1つ目は、樹脂の用途から選定することです。
導電グレードはパレット・作業台・治具など常時帯電させたくない箇所に使用する場合に最適です。一方で、帯電防止グレードはパレット、治具などをはじめ、間仕切り・覗き窓・カバーなど異物(埃など)吸着を防ぎたい箇所に使用する場合に最適です。(帯電圧の管理が必要ない環境)
このように、樹脂の用途から導電グレード・帯電防止グレードのどちらが最適であるか考えることで、最適なグレードを選択することができます。
2つ目は、電気抵抗値をしっかり確認することです。
前述の通り、導電グレード・帯電防止グレードの基準はメーカーによって様々であり、明確な線引きはありません。そのため、電気抵抗値をしっかり確認せずに、導電グレードや帯電防止グレードを選択すると、期待通りの結果を得ることができないケースが稀に発生します。例えば「常時帯電させたくない箇所に使用するため、導電グレードを選択したが、想定よりも帯電してしまう」というような事態も発生する可能性があります。

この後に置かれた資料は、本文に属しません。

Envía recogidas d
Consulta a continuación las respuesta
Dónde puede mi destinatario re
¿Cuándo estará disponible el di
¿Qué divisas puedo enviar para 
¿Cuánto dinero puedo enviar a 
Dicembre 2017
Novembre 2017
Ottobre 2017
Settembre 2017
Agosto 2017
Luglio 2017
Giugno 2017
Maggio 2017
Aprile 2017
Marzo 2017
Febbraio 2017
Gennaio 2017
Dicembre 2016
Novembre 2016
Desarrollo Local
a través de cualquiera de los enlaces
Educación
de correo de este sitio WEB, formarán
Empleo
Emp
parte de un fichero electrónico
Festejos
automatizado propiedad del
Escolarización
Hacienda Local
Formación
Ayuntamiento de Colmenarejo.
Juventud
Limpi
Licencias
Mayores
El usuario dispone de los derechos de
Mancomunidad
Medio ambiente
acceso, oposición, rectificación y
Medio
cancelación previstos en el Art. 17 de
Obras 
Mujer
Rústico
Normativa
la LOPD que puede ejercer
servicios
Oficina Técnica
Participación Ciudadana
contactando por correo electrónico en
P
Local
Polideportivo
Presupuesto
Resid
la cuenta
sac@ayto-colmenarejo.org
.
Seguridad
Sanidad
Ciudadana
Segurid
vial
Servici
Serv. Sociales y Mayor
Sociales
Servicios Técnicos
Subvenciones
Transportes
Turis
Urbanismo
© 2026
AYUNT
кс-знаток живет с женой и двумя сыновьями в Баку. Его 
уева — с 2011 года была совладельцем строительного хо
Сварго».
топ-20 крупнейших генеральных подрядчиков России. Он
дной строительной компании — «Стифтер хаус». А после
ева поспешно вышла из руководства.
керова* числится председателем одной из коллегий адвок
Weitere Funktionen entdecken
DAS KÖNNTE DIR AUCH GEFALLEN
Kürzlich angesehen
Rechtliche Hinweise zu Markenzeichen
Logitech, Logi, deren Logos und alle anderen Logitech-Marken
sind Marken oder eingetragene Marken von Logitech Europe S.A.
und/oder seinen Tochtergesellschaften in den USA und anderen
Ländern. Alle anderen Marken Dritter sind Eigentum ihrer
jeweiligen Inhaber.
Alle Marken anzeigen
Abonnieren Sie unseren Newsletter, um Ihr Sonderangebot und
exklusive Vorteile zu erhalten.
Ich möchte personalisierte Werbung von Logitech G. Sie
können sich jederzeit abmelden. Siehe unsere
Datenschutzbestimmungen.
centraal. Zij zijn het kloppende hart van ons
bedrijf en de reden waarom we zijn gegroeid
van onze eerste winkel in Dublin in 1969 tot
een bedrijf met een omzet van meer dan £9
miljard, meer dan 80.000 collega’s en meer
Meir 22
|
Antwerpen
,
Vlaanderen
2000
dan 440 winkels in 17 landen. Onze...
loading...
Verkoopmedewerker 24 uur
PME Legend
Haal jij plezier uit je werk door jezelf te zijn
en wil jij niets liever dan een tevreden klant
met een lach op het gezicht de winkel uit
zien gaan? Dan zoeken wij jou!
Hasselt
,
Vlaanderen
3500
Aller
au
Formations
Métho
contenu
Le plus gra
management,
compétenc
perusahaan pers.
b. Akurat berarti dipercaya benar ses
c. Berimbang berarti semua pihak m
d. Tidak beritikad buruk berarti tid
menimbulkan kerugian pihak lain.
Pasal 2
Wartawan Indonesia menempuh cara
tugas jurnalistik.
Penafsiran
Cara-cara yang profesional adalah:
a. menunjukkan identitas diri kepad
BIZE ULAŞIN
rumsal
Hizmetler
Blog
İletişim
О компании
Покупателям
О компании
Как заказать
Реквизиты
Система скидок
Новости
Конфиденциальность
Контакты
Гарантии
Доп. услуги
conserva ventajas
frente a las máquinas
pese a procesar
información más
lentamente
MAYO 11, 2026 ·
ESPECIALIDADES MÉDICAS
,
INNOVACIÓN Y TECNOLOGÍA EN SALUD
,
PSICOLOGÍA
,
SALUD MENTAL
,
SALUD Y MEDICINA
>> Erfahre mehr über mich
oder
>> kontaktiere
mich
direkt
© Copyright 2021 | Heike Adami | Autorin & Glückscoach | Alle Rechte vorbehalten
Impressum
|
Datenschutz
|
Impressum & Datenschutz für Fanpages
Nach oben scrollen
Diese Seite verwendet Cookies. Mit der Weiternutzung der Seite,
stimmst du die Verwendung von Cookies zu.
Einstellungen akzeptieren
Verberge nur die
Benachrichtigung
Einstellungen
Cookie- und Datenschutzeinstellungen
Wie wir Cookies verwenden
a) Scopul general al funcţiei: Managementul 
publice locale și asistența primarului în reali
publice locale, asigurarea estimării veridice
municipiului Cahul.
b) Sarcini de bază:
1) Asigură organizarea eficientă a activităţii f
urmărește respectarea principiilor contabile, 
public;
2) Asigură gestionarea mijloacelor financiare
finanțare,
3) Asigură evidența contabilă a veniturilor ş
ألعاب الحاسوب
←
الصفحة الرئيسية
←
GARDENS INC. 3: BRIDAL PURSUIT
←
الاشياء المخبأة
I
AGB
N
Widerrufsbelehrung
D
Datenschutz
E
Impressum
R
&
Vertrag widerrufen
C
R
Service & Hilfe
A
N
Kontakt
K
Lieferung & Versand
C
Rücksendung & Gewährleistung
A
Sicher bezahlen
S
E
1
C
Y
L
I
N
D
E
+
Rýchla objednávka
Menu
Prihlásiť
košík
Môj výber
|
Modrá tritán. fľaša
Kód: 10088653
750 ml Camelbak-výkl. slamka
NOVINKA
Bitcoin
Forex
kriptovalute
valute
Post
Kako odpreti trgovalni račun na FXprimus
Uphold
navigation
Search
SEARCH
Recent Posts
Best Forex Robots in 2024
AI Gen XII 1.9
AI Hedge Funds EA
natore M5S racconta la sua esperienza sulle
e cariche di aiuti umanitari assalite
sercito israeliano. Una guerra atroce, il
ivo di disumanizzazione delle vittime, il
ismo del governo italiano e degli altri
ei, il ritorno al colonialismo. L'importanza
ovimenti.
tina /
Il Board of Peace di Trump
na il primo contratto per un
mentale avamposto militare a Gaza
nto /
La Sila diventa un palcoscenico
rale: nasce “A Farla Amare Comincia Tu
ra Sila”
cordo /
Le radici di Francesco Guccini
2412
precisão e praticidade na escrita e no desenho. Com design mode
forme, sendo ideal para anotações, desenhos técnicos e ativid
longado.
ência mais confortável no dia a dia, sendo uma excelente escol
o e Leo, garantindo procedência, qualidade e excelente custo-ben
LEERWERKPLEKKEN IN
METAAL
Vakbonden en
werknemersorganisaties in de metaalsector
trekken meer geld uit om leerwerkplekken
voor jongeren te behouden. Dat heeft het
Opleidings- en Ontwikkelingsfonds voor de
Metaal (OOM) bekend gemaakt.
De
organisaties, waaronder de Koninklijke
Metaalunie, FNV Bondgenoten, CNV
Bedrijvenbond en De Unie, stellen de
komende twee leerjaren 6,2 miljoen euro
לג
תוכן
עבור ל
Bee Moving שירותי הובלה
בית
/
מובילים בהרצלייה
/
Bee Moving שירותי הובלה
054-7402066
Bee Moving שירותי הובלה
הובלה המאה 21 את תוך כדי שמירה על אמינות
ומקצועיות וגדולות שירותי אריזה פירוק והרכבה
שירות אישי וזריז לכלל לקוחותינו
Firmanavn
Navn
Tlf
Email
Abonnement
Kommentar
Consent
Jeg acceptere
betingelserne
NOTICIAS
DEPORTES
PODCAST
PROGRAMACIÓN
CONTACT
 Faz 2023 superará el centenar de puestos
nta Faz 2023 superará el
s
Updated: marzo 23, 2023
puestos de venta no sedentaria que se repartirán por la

そのため、導電グレード・帯電防止グレードを選定する際は、電気抵抗値の数値をしっかり確認することで、選定のミスを防ぐことができます。
3.最後に
通常の樹脂切削加工と比較すると、今回ご紹介した導電グレード・帯電防止グレードの加工は非常に難しいです。その理由は、導電グレード・帯電防止グレードを削ると、カーボンの繊維方向に素材が引っ張られ、反ったりねじれたりしてしまい思ったような精度や形状を出すことが非常に難しいからです。そのため、導電グレード・帯電防止グレードの加工を行う際は、厚い材料から反りを取りながら削る等の特殊な手法で加工する必要があります。